Since your article is so well written, I'm going to throw a link to it on my wife's website. She gets some traffic for 'North Augusta history', and your post is much better and more relevant than ours, so I hope you don't mind.

I've got a copy of that "History of North Augusta" and a number of other books on the history of Augusta GA. If you ever need to look up something, please, give me a shout.

Jmhouse said...

Hi Austin,

No, I don't mind you linking to the post at all. It's a real compliment. What's the website url? I'd like to have a look at what sorts of historical bits your wife has posted.

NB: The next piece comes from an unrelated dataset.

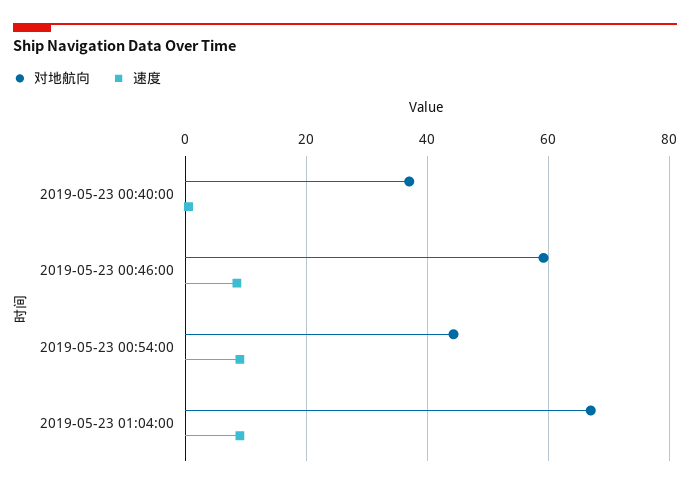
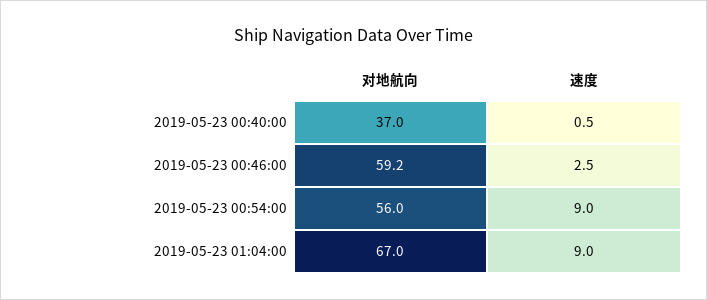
速度, 2019-05-23 00:46:00: 8 -> 2.5
对地航向, 2019-05-23 00:54:00: 44 -> 56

Glad you liked the site and I'll let you know if I ever need anything from the History of NA.

Thanks Again!

John

Austin said...

Hey John,
The link is at: http://www.northofthesavannah.com/north-augusta-real-estate.php

but you can find some other historical posts here:

http://www.northofthesavannah.com/posts/category/historical/

Keep up the great work!

Anonymous said...

As of 2008 the Palmetto House has new owners and has been restored. It now functions as a restaurant/meeting hall. You should make note of that in your article, since in the way it is written one could misconstrue the actual present owners with the (former) ones you allude to.

Jmhouse said...

Hi,

Thanks for the update on the Palmetto House. I'm very glad to hear it's been rehabilitated. I added a note to the original post alerting folks that the restaurant has re-opened and is under new ownership.

Thanks again!

John

Jessica said...

Hi,
I came across this looking for a news link. Very interesting stuff. Unfortunately, Seven Gables or Palmetto House, as it was recently called, burned down last night! [9/4/08]

Jmhouse said...

Whoa. After finally being restored the place burns down. That's really too bad. Thanks for the info though.

Anonymous said...

About two years ago the Palmetto Lodge, or Seven Gables, burnt down too. Someone had just bought it too, and it was to become an elegant restuarant. But there was a gas leak and it literally exploded. North Augusta has bad luck, I would know, I live here.

Anonymous said...

The Seven Gables was bought by a friend of mine. She was working hard to get it set up and was doing most of the renovations herself. It wasn't a gas leak that caused it to burn down but it was the wiring with some of the fans. It sparked and caught the whole place ablaze.

jmhouse said...

I suppose it's sadly ironic that both the Seven Gables and the Hampton Terrace Hotel burned down due to problems with electrical wiring. I didn't know that when I originally wrote this post, but commenters quickly pointed out that the Hampton burned when a wire in a wall short-circuited early on the morning of 12/31/16.

It's really a shame that the Seven Gables is gone. I think it had a lot of potential with new owners and management.